Prior to the flooding of the Gorky Reservoir in 1955-1957, the Kostroma River flowed into the Volga within the city limits of Kostroma. The Ipatiev Monastery stands at the old confluence of the Kostroma and the Volga.

The river is 354 km long, and its drainage basin covers 16000 km2. The average water flow is 71 m3/s at the town of Buy, 124 km from the mouth, and 85 m3/s at the mouth

Major tributaries include the Vocha, Mezenda, Vyoksa, Tyobza, and Shacha on the left, and the Shugoma, Svetitsa, Selma, Monza, and Obnora on the right. Before the establishment of the Gorky Reservoir, the Sot and Mesa were also tributaries; they now flow directly into the reservoir.

The towns of Soligalich and Buy stand on the river.

The Kostroma freezes up in November and thaws in April or early May.

The Kostroma begins near the village of Knyazhevo Chuhlomskogo in the Kostroma Oblast. The upper river is relatively narrow and winding, but it soon gathers the water of many tributaries, increasing its width to about 30 m or 40 m.
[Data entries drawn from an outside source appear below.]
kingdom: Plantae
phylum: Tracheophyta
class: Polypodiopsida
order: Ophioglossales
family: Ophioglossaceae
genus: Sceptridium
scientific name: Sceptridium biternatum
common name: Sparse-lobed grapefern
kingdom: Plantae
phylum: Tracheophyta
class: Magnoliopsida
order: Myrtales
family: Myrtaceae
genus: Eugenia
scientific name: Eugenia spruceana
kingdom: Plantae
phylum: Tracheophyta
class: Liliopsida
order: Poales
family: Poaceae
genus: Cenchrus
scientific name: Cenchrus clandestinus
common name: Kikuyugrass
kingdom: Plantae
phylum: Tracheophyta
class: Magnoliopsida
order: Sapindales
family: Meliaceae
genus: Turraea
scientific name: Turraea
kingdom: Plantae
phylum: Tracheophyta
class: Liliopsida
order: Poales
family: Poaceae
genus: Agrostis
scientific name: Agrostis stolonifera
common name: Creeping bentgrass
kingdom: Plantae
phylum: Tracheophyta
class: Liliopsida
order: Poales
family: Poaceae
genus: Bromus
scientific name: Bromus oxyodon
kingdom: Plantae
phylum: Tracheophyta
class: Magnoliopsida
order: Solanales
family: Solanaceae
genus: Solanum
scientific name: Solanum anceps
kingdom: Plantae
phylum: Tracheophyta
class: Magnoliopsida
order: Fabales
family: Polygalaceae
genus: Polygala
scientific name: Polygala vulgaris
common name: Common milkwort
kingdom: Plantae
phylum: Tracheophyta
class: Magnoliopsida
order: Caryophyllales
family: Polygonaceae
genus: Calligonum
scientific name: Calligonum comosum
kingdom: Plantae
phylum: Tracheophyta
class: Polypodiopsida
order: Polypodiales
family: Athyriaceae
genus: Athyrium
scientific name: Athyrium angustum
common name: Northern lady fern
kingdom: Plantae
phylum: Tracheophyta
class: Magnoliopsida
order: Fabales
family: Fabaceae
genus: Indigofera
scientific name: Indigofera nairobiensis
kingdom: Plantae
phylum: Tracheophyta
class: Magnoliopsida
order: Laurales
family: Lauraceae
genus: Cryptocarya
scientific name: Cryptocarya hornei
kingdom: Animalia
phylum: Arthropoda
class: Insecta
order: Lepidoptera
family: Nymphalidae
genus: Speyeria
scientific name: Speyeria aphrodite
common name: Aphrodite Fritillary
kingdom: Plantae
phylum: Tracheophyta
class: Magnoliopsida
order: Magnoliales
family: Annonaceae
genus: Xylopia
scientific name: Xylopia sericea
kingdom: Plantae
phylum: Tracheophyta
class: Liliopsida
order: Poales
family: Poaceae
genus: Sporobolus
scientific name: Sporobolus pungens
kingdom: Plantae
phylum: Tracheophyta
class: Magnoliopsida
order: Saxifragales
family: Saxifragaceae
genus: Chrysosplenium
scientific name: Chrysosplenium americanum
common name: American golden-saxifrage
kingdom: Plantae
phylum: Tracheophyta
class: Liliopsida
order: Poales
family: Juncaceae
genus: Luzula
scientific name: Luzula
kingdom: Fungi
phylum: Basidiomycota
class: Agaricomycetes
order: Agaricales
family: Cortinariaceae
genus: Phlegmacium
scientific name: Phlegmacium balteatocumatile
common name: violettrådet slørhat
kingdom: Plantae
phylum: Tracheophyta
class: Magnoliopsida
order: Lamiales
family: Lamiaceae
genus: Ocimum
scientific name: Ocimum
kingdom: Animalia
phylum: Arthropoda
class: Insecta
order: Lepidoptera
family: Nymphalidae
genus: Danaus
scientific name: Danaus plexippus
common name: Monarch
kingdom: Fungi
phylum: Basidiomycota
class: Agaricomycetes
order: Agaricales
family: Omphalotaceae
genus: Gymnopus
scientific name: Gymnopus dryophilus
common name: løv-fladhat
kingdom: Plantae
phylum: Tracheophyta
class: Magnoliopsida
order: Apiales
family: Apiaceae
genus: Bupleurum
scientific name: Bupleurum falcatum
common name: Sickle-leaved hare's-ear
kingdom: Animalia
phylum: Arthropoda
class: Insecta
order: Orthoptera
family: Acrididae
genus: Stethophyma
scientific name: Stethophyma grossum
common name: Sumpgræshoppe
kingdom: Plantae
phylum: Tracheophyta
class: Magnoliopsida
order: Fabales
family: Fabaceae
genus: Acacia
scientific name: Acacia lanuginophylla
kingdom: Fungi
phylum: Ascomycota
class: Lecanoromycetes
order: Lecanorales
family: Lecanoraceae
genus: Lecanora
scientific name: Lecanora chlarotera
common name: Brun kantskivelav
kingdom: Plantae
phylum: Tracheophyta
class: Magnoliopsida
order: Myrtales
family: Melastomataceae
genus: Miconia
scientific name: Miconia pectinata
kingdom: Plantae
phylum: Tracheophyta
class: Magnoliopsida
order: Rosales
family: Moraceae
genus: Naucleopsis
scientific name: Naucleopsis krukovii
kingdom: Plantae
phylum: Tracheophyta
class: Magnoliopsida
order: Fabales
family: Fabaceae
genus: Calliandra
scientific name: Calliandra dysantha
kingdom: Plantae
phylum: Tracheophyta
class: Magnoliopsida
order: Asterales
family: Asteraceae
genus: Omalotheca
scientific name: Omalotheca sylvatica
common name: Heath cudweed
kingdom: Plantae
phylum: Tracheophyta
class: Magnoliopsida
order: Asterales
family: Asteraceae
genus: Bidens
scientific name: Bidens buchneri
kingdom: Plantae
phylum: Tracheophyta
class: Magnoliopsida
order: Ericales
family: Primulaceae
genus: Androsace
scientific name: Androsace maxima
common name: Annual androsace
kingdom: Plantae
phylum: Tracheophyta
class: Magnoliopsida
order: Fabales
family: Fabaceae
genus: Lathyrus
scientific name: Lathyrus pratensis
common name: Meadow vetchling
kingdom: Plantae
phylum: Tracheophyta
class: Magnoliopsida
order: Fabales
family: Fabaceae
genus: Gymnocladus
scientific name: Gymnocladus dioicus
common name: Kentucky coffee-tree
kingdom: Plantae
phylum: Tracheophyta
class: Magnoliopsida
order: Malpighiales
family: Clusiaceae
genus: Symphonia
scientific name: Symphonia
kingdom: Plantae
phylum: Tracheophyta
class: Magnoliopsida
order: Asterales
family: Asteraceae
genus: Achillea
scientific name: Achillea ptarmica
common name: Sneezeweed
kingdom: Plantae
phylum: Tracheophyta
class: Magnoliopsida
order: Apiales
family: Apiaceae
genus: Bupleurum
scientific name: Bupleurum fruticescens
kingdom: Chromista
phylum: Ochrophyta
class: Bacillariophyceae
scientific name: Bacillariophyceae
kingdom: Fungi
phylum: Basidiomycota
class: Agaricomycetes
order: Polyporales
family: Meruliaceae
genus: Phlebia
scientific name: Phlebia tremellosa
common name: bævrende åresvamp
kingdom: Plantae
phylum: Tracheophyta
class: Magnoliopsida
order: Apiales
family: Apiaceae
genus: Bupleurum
In the upper and middle reaches of the riverbed there are rapids, and the banks are often wooded and sometimes steep. Here it is suitable for swimming due to the large amount of snags and debris.

By the time it flows past the town of Buy, the width of the river exceeds 60 m; from this point on the river is navigable. From here down to the reservoir it begins to form large bends and oxbow lakes, and sometimes floods.

The last 50 km of the Kostroma's course form the border between the Yaroslavl and Kostroma oblasts.

== Etymology ==
The river bears the name of the Slavic goddess Kostroma.